FC Nantes : cette expérience bouleversante qui a marqué Girotto au fer rouge

Passé par le club de Chapecoense, Andrei Girotto a vécu une expérience particulièrement dure au Brésil. Il raconte.

Second couteau du milieu du FC Nantes sous Claudio Ranieri, Miguel Cardoso et Vahid Halilhodzic, Andrei Girotto est en train de prendre une nouvelle envergure en défense centrale chez les Canaris. Christian Gourcuff, qui l’a repositionné avec succès à ce poste, est un grand fan du Brésilien et l’a récemment fait savoir. Ce qu’on sait moins, c’est qu’avant de débarquer dans la Cité des Ducs, Girotto a vécu une aventure bouleversante en signant dans le club de Chapecoense, quelques semaines seulement après l’accident d’avion ayant coûté la vie à une grande partie de l’équipe.

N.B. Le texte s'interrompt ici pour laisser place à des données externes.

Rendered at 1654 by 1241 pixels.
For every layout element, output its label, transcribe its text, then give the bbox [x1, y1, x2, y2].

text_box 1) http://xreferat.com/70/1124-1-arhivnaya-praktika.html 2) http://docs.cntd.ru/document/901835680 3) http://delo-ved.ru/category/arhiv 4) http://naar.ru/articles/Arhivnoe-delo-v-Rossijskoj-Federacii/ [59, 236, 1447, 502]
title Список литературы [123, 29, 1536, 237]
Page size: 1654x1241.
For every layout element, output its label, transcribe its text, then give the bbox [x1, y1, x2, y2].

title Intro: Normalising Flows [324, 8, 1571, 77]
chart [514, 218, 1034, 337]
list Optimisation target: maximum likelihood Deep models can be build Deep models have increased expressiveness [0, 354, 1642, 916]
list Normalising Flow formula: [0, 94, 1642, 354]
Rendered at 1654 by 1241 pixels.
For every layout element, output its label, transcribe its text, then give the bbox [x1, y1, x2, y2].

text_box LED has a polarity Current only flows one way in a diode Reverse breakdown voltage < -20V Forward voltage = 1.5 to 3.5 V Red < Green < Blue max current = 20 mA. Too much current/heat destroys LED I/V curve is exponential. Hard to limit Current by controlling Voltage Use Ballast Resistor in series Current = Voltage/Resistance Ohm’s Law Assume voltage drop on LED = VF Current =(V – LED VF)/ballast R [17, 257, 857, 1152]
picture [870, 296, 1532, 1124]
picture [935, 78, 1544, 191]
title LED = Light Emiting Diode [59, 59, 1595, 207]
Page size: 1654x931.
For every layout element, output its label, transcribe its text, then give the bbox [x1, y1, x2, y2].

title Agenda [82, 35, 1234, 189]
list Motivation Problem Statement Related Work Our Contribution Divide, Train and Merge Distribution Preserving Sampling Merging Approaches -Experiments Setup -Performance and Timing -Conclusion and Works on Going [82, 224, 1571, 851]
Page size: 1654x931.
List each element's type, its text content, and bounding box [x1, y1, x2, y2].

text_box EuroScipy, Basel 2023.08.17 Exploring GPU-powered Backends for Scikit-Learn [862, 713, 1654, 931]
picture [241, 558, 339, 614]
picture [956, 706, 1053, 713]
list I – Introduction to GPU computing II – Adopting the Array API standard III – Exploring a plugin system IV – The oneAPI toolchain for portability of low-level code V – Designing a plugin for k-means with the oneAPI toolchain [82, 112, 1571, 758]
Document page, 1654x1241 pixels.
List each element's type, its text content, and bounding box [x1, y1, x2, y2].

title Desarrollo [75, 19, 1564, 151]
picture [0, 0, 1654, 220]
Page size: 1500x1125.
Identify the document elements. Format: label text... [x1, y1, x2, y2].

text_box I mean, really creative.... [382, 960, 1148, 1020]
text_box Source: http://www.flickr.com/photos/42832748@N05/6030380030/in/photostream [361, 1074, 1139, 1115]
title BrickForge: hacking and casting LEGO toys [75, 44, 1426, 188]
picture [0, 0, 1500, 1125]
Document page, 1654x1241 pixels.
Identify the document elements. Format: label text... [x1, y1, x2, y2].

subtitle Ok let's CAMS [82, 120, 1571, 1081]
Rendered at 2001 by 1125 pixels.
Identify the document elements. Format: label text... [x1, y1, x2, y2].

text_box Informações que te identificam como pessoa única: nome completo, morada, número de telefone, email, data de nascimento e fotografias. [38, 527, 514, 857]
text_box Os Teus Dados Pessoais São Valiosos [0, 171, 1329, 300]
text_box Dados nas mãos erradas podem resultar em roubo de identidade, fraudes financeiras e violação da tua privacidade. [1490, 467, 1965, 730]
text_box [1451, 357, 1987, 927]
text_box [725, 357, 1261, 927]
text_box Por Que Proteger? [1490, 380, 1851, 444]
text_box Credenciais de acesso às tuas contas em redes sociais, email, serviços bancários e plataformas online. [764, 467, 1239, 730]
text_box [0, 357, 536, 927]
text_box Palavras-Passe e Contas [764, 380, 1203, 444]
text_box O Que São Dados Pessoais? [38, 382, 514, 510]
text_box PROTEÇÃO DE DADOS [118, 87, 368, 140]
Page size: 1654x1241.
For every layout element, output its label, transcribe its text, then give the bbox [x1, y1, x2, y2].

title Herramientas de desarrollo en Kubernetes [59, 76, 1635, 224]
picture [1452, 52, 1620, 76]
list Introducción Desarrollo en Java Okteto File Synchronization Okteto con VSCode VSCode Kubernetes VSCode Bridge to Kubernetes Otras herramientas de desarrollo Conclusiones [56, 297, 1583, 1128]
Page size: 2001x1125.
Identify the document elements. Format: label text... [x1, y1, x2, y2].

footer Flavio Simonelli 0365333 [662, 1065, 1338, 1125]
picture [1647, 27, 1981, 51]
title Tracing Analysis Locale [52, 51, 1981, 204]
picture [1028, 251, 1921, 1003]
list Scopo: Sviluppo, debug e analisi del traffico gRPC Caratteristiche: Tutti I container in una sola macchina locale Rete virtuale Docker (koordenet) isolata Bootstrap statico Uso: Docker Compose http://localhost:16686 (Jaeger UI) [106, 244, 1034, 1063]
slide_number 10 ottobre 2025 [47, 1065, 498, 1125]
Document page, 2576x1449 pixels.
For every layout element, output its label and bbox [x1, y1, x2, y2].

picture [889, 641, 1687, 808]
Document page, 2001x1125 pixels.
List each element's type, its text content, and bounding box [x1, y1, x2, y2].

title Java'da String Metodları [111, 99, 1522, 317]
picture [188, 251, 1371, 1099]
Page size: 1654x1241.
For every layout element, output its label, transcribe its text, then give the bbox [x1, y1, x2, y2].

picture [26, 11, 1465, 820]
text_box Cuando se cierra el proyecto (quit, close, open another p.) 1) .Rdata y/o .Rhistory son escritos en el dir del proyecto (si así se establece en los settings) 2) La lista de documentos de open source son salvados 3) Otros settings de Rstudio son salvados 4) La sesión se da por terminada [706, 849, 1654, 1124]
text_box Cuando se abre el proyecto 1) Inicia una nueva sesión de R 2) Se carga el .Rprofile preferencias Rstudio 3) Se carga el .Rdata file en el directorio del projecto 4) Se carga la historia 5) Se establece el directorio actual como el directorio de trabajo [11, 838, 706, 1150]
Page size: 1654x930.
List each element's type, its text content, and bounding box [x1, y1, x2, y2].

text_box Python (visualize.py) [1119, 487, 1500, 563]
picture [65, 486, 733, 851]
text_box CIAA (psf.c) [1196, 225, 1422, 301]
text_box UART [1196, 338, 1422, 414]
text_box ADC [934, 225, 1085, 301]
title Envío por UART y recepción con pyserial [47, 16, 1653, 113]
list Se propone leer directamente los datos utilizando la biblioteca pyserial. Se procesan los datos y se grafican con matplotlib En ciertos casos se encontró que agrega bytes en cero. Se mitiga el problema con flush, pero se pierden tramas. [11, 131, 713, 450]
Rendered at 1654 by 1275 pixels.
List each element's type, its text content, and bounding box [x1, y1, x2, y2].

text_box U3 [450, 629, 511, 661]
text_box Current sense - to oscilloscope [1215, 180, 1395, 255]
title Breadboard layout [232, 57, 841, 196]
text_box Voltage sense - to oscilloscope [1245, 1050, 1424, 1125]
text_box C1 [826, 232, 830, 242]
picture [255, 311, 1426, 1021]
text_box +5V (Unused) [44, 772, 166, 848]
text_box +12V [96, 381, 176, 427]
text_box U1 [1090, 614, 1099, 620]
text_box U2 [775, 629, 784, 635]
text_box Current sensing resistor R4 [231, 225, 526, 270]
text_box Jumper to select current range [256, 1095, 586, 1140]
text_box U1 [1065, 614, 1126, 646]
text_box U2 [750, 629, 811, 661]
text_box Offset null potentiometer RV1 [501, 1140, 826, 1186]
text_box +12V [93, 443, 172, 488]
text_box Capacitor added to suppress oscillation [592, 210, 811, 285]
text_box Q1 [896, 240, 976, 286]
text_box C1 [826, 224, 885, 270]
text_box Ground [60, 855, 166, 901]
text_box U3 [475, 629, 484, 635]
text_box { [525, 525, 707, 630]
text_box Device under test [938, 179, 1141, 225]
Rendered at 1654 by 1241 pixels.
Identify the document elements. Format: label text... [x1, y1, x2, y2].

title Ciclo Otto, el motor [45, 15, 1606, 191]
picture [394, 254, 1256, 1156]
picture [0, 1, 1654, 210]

« J’ai des amis qui ont trouvé la mort dans cet accident »

Dans un entretien à « Ouest-France « (passé inaperçu à sa sortie il y a un an mais remis en avant par le média en ce début de semaine), Girotto s’est confié sur cette expérience hors norme qui a marqué sa vie : « J’ai des amis qui ont trouvé la mort dans cet accident. Il y a notamment le préparateur physique qui m’avait entraîné par le passé. Ce fut une décision difficile, prise avec ma femme et ma famille. Je voulais les aider et je ressentais le besoin de rentrer au Brésil. En venant me voir au Japon, ma mère a fait une phlébite. Elle a failli mourir et a dû rester un mois à Dubaï avant de retourner au Brésil… Sans être passée par le Japon. Entre ce problème et surtout le drame de Chape, je devais revenir au pays ».

« Deux situations très délicates m’ont marqué »

Avant de connaître une nouvelle atmosphère de tristesse à Nantes avec la tragique disparition d’Emiliano Sala, Girotto avait vécu quelque chose de similaire au Brésil : « Aux portes des vestiaires, on a rencontré les familles des victimes. Deux situations très délicates m’ont marqué. Les deux kinés du club étaient frères mais seul l’un d’eux était dans l’avion. L’autre a continué à travailler à Chapecoense. Il ressentait beaucoup de douleur. L’attaché de presse a également perdu la vie dans le drame. Le club a embauché sa femme, qui avait de l’expérience dans ce domaine, pour le remplacer. Ils nous ont dit combien ils étaient obligés de se surpasser au quotidien. Je me souviens aussi du premier match de la saison. C’était très familial et très fort parce qu’il y a eu beaucoup d’hommages de rendus avant et pendant ce match ».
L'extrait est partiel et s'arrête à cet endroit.